Le texte mentionne "de nombreuses violations des garanties" de non-prolifération par l'Iran et s'inquiète de documents ayant une portée militaire. Il demande à Téhéran de répondre à une série d'exigences avant une prochaine réunion des gouverneurs à Vienne le 6 mars prochain. D'ici là, le Conseil de sécurité ne prendra pas de décisions et des sanctions ne sont pas à l'ordre du jour.  Selon l'expert américain en non-prolifération David Albright, "la question cruciale est de savoir si l'Iran va reculer ou durcir sa position".

Or l'Iran parait choisir la seconde voie. Alors que la résolution demandait que Téhéran "ratifie rapidement et applique totalement le protocole additionnel", son ministre des Affaires étrangères a annoncé au contraire l'arrêt de "toutes les mesures volontaires prises ces deux ou trois dernières années". L'Iran appliquait, sans obligation légale, ce protocole additionnel au Traité de non-prolifération (TNP) permettant des inspections poussées et plus rapides. Mais l'Iran restera soumis au TNP.
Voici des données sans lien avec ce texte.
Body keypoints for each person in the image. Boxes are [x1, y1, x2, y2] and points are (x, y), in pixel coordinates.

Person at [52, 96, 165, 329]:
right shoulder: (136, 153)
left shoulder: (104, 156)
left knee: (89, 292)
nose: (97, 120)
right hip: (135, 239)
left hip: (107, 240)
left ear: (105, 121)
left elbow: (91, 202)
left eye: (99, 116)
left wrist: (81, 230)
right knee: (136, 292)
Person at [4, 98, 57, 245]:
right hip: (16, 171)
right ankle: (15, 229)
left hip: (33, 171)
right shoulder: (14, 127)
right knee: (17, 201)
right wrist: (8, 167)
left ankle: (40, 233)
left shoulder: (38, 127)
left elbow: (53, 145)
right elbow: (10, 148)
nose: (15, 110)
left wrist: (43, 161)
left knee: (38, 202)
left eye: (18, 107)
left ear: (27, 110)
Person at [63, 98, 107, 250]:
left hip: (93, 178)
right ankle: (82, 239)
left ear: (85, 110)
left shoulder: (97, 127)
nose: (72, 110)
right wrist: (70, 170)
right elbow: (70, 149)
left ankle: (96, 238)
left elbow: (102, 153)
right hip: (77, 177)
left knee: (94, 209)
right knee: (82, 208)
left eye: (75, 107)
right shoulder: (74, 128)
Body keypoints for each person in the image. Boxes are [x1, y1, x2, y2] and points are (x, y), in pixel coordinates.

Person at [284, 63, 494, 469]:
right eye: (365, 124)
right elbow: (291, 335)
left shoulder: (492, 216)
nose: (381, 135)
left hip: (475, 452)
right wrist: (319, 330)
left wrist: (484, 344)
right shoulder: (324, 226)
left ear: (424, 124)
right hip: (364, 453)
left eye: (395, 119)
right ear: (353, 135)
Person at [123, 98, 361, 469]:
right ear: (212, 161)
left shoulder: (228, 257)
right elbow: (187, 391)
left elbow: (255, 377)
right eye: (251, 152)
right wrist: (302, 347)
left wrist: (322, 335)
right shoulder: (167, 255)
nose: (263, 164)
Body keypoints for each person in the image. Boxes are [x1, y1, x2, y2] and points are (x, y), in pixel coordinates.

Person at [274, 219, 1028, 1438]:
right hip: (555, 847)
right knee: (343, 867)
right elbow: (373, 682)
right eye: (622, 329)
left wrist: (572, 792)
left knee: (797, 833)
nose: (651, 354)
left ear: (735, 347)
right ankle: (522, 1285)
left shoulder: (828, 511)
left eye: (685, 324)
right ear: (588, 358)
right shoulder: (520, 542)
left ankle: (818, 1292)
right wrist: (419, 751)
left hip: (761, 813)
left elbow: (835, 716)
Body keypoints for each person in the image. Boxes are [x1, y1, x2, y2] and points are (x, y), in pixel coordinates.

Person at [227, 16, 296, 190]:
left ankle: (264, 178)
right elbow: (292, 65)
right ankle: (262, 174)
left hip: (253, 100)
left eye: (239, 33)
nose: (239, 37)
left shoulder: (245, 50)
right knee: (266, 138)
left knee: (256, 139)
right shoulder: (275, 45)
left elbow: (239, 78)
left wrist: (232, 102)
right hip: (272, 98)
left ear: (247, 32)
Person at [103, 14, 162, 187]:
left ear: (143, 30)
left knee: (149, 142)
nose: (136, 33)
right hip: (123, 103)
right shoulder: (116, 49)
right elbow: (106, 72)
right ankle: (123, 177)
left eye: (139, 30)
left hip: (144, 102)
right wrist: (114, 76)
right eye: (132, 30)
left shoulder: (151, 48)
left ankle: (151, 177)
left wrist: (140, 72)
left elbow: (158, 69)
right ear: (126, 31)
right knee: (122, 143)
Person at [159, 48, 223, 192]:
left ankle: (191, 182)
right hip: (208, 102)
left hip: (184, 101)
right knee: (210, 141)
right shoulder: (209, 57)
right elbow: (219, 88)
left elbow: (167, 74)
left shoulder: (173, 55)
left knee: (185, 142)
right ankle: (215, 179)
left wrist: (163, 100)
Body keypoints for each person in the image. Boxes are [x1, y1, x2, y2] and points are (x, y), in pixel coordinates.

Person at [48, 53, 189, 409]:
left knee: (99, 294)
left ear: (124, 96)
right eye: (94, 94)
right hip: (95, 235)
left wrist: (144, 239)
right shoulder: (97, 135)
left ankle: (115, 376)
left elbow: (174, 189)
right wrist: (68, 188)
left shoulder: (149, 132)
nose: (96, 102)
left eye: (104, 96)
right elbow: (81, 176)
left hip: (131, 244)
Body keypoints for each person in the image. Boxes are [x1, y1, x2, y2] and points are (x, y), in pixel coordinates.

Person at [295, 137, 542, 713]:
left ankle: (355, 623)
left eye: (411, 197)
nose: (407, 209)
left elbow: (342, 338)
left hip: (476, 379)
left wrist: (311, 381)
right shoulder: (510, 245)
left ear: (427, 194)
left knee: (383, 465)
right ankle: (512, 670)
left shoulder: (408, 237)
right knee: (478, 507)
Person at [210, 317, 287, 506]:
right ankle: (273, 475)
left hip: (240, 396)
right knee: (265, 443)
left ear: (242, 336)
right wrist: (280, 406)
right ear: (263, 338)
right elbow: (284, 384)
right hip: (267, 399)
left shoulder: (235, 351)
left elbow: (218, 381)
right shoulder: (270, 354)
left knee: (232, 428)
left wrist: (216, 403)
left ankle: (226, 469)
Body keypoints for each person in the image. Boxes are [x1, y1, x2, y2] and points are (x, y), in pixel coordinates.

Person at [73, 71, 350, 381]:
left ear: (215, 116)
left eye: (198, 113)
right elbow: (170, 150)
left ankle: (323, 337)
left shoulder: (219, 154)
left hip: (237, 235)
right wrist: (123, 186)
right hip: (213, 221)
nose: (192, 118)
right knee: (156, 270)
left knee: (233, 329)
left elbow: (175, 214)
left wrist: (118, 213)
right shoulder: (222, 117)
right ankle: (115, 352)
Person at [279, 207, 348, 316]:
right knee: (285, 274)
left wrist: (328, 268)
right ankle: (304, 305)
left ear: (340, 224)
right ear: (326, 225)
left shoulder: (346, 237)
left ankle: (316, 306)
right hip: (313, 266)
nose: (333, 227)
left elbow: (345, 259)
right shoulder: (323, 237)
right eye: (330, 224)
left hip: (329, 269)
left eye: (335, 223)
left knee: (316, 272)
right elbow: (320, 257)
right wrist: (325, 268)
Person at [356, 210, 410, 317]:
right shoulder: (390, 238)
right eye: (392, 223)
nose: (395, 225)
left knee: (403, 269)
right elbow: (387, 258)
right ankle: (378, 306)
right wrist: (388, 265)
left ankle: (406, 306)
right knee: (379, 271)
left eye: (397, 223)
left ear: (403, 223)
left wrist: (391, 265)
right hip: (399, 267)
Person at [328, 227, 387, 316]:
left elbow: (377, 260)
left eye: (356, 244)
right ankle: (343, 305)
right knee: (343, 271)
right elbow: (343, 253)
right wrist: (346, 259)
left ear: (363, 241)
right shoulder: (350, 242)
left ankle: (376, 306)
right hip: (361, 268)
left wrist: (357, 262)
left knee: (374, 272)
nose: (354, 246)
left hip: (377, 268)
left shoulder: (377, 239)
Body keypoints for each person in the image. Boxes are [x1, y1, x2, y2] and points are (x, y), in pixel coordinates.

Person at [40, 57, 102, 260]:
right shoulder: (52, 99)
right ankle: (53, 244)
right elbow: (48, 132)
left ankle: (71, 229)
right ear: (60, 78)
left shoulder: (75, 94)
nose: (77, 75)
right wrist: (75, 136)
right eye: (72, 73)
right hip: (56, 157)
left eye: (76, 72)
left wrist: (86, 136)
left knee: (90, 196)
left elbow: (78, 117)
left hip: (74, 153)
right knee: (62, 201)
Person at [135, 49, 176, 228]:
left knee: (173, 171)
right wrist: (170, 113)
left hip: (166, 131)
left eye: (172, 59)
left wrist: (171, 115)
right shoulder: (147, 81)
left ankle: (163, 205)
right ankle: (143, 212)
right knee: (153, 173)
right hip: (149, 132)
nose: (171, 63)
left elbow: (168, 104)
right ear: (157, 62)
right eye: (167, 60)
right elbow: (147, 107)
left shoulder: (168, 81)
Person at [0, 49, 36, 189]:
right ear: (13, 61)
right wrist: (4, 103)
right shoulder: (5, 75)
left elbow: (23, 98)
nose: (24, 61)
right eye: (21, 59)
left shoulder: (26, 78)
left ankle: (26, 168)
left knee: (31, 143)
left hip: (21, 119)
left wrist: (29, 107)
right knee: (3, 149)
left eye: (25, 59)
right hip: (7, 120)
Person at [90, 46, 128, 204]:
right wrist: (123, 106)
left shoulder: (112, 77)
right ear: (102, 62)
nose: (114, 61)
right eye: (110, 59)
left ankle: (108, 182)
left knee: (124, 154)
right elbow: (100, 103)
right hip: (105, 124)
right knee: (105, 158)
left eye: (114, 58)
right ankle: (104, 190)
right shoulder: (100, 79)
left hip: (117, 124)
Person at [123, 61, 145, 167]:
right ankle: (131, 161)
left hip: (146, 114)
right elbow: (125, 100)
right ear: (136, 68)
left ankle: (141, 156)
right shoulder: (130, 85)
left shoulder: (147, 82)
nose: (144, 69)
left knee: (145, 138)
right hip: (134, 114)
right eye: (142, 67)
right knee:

Le président iranien a minimisé la décision de l'AIEA. "Vous pouvez délivrer autant de résolutions que vous voudrez (...), vous ne pourrez pas empêcher le progrès de l'Iran", a-t-il dit, en ajoutant à l'adresse des Occidentaux : "Vous savez que vous ne pouvez rien faire, puisque l'époque de l'intimidation est révolue."

En revanche, après plusieurs déclarations contradictoires à Vienne et à Téhéran, il semblerait que l'Iran n'ait pas encore décidé de reprendre l'enrichissement "à une échelle industrielle" ni rejeté formellement un plan de compromis russe d'enrichissement d'uranium iranien en Russe. Les négociations doivent reprendre le 16 février. Elles vont se poursuivre, mais pour les Iraniens "le plan russe doit être adapté à la nouvelle situation". Les Etats-Unis ont lancé un message nuancé : la décision de l'AIEA signale que "le monde ne permettra pas au régime iranien d'acquérir des armes nucléaires", a déclaré le président George W. Bush, tout en soulignant que cette importante décision ne signifiait pas "la fin de la diplomatie".  La Russie a plaidé, elle, pour la poursuite du dialogue et le maintien du dossier au sein de l'AIEA.